- Directions for this task: Your copy of the lines below must match them exactly and contain no images.
# # #
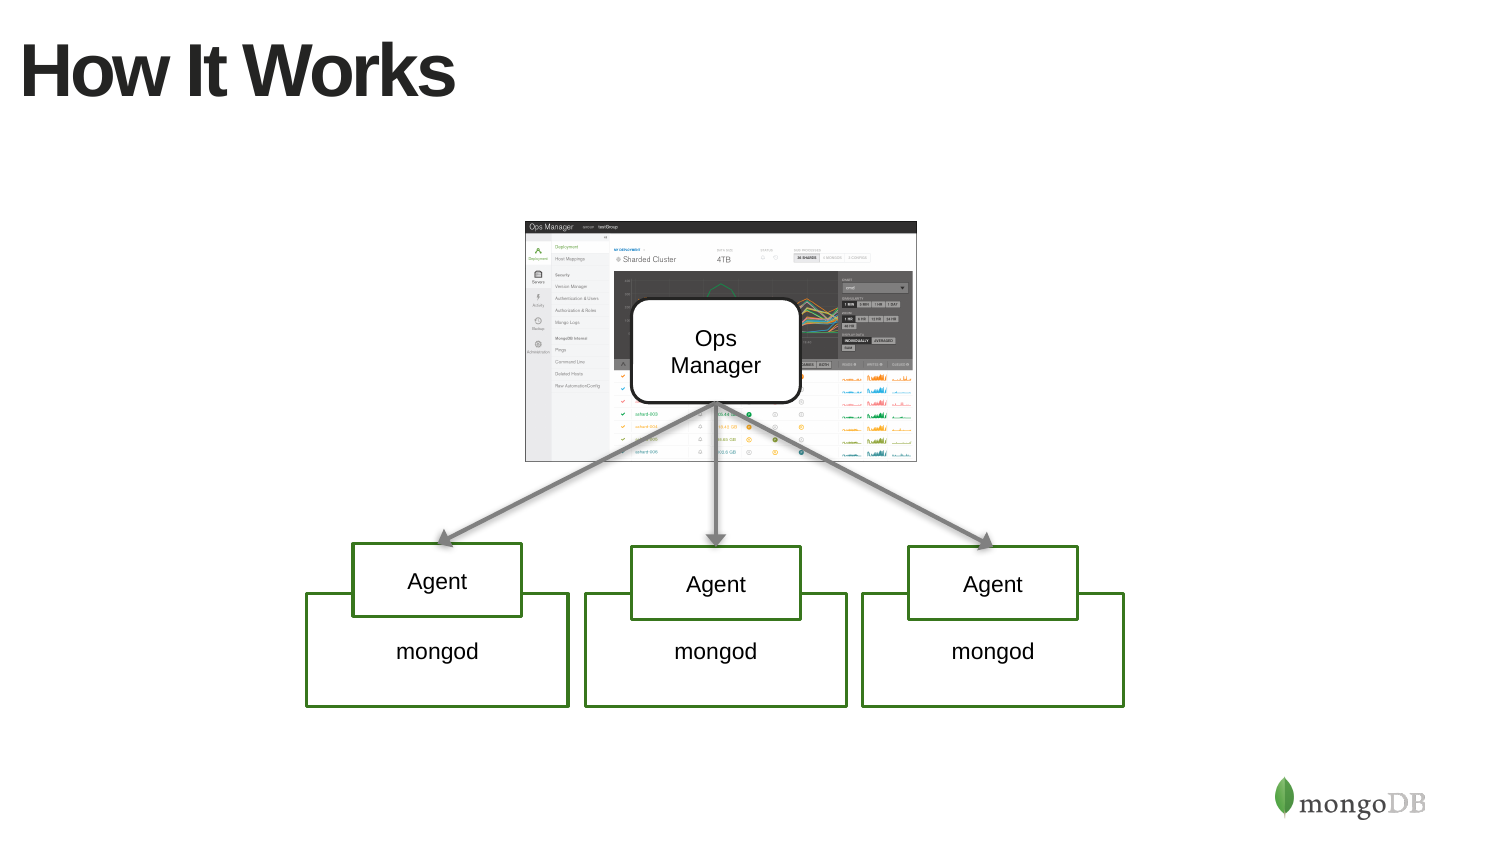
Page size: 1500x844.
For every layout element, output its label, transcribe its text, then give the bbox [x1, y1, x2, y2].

picture [524, 221, 917, 402]
text_box Agent [631, 552, 801, 620]
text_box mongod [585, 593, 847, 707]
text_box mongod [306, 593, 569, 707]
text_box Agent [352, 543, 522, 617]
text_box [437, 402, 714, 544]
title How It Works [4, 0, 1355, 141]
text_box Agent [908, 546, 1078, 620]
text_box mongod [862, 593, 1124, 707]
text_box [715, 402, 994, 547]
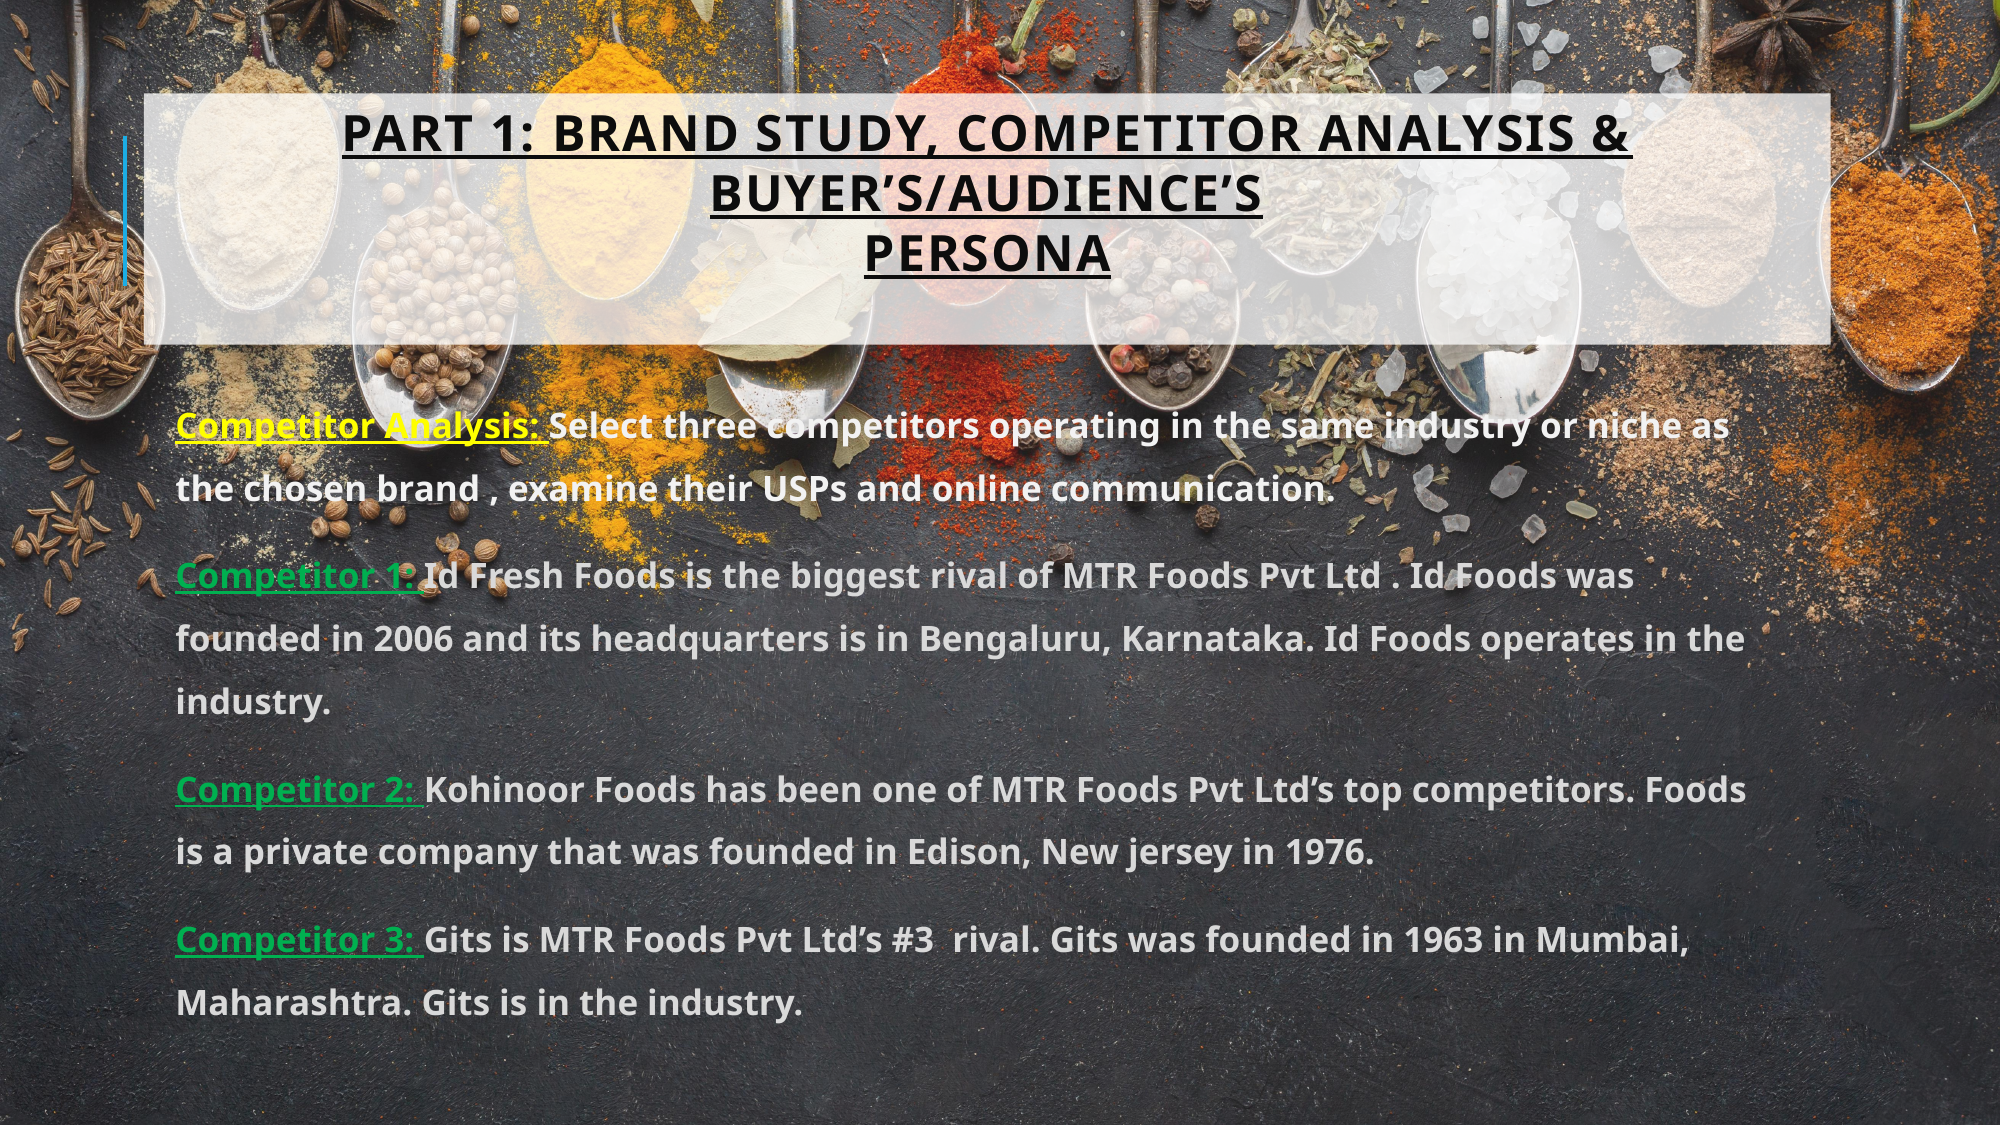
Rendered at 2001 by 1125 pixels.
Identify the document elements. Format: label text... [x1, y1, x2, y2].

list Competitor Analysis: Select three competitors operating in the same industry or niche as the chosen brand , examine their USPs and online communication. Competitor 1: Id Fresh Foods is the biggest rival of MTR Foods Pvt Ltd . Id Foods was founded in 2006 and its headquarters is in Bengaluru, Karnataka. Id Foods operates in the industry. Competitor 2: Kohinoor Foods has been one of MTR Foods Pvt Ltd’s top competitors. Foods is a private company that was founded in Edison, New jersey in 1976. Competitor 3: Gits is MTR Foods Pvt Ltd’s #3 rival. Gits was founded in 1963 in Mumbai, Maharashtra. Gits is in the industry. [168, 375, 1763, 1035]
text_box [192, 399, 1788, 1060]
title Part 1: Brand study, Competitor Analysis & Buyer’s/Audience’s Persona [143, 93, 1831, 345]
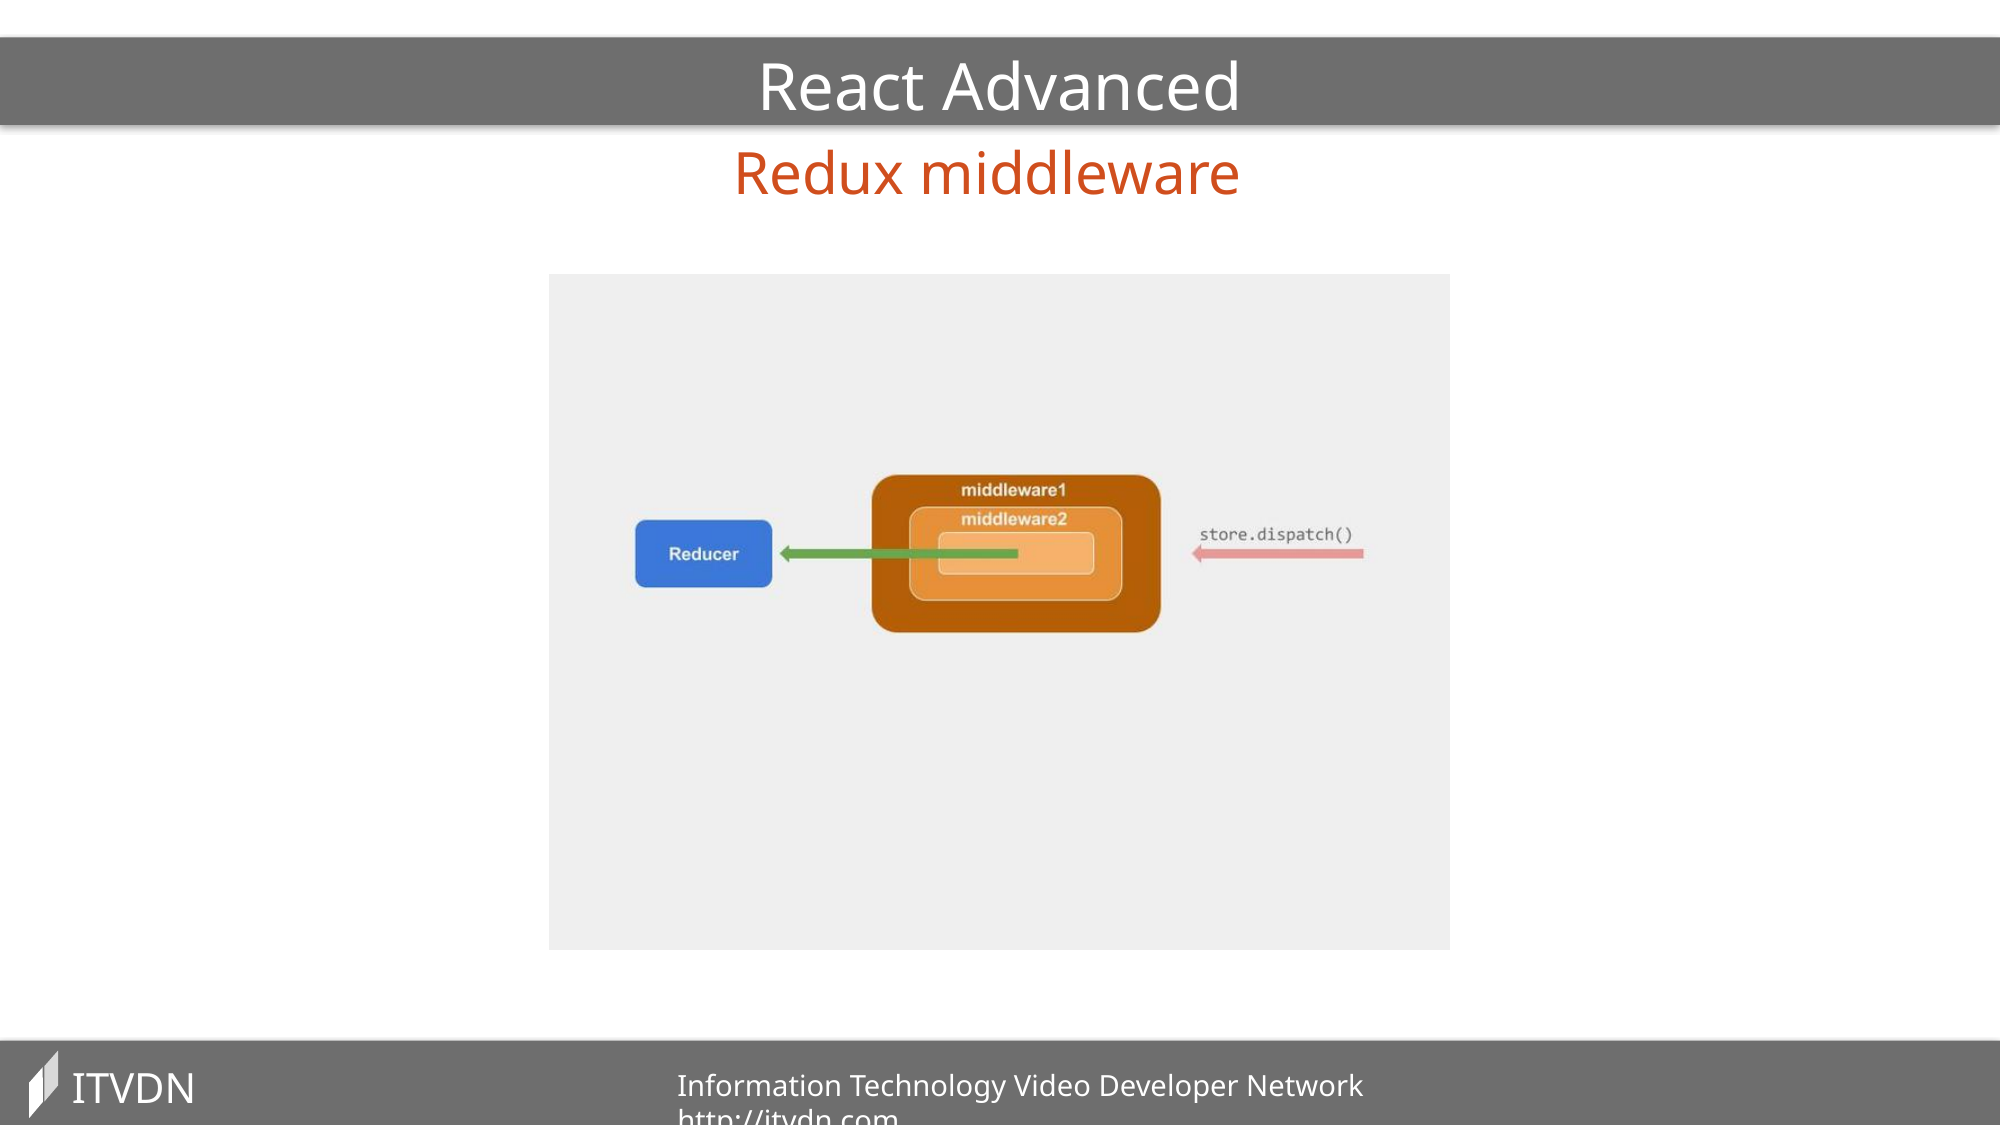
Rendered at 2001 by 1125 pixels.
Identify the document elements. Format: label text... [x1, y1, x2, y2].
# # #
- Solved problem:
Page size: 1500x844.
For every layout element, output its label, transcribe its text, then give the bbox [x1, y1, x2, y2].

picture [524, 221, 917, 402]
text_box Agent [631, 552, 801, 620]
text_box mongod [585, 593, 847, 707]
text_box mongod [306, 593, 569, 707]
text_box Agent [352, 543, 522, 617]
text_box [437, 402, 714, 544]
title How It Works [4, 0, 1355, 141]
text_box Agent [908, 546, 1078, 620]
text_box mongod [862, 593, 1124, 707]
text_box [715, 402, 994, 547]
Rendered at 2001 by 1125 pixels.
Identify the document elements. Format: label text... [x1, y1, x2, y2].

list Competitor Analysis: Select three competitors operating in the same industry or niche as the chosen brand , examine their USPs and online communication. Competitor 1: Id Fresh Foods is the biggest rival of MTR Foods Pvt Ltd . Id Foods was founded in 2006 and its headquarters is in Bengaluru, Karnataka. Id Foods operates in the industry. Competitor 2: Kohinoor Foods has been one of MTR Foods Pvt Ltd’s top competitors. Foods is a private company that was founded in Edison, New jersey in 1976. Competitor 3: Gits is MTR Foods Pvt Ltd’s #3 rival. Gits was founded in 1963 in Mumbai, Maharashtra. Gits is in the industry. [168, 375, 1763, 1035]
text_box [192, 399, 1788, 1060]
title Part 1: Brand study, Competitor Analysis & Buyer’s/Audience’s Persona [143, 93, 1831, 345]
Rendered at 2001 by 1125 pixels.
Identify the document elements. Format: label text... [x1, y1, x2, y2].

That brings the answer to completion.